From the set of numbers 1 to \(2n\), \(n + 1\) numbers are chosen. Prove that among the chosen numbers there are two, one of which is divisible by another.
How many are there six-digit numbers that are divisible by \(5\)?
How many nine-digit numbers exist, the sum of the digits of which is even?
A sack contains 70 marbles, 20 red, 20 blue, 20 yellow, and the rest black or white. What is the smallest number of marbles that need to be removed from the sack, without looking, in order for there to be no less than 10 marbles of the same colour among the removed marbles.
There are \(2k+1\) cards numbered with the numbers \(1\) to \(2k+1\). What is the largest number of cards that can be chosen so that no number on a chosen card is equal to the sum of two numbers from two other chosen cards?
We are given 51 two-digit numbers – we will count one-digit numbers as two-digit numbers with a leading 0. Prove that it is possible to choose 6 of these so that no two of them have the same digit in the same column.
You are given 1002 different integers that are no greater than 2000. Prove that it is always possible to choose three of the given numbers so that the sum of two of them is equal to the third.

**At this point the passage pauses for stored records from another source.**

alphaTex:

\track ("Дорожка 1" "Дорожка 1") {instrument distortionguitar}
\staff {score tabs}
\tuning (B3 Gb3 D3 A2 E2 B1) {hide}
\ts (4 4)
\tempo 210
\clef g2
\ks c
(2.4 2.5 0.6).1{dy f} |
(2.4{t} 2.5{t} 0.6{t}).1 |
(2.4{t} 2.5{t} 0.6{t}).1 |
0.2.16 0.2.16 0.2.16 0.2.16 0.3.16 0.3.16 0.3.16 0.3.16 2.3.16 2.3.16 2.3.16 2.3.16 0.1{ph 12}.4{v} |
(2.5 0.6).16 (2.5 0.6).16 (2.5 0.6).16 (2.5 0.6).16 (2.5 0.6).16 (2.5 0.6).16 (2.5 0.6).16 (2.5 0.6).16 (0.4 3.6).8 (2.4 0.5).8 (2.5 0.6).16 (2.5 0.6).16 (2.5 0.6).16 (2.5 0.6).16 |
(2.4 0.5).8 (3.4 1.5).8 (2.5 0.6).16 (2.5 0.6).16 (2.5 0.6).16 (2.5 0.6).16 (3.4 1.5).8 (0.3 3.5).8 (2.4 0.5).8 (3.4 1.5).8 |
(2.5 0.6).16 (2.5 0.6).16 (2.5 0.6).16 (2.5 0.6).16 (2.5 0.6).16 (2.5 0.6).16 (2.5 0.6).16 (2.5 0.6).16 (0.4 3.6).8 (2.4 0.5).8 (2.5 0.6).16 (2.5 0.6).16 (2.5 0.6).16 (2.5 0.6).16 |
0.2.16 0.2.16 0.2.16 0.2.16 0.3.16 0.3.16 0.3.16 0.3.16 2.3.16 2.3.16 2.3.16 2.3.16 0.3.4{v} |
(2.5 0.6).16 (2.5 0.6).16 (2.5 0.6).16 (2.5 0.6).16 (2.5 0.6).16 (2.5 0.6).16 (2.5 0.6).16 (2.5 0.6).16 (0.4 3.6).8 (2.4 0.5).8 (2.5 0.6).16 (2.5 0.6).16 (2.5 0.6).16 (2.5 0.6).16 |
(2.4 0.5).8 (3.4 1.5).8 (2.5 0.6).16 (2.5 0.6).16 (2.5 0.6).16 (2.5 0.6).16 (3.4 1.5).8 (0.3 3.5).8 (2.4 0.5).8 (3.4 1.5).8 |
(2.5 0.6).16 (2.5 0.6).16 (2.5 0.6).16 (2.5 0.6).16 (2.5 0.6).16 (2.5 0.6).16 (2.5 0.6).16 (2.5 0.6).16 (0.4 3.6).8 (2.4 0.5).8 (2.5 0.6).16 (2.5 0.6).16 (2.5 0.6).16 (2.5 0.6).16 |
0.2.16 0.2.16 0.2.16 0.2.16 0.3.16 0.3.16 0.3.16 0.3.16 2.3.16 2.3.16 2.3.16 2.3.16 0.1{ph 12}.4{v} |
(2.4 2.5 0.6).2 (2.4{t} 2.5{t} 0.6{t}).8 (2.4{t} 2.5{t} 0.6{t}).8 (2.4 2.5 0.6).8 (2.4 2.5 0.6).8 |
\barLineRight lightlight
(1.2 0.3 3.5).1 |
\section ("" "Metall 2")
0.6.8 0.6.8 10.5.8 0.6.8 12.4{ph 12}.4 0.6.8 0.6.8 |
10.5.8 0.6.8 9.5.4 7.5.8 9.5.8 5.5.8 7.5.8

Will this still always be possible if we are given 1001 integers rather than 1002?
In a volleyball tournament teams play each other once. A win gives the team 1 point, a loss 0 points. It is known that at one point in the tournament all of the teams had different numbers of points. How many points did the team in second last place have at the end of the tournament, and what was the result of its match against the eventually winning team?
An endless board is painted in three colours (each cell is painted in one of the colours). Prove that there are four cells of the same colour, located at the vertices of the rectangle with sides parallel to the side of one cell.
Prove that amongst any 11 different decimal fractions of infinite length, there will be two whose digits in the same column – 10ths, 100s, 1000s, etc – coincide (are the same) an infinite number of times.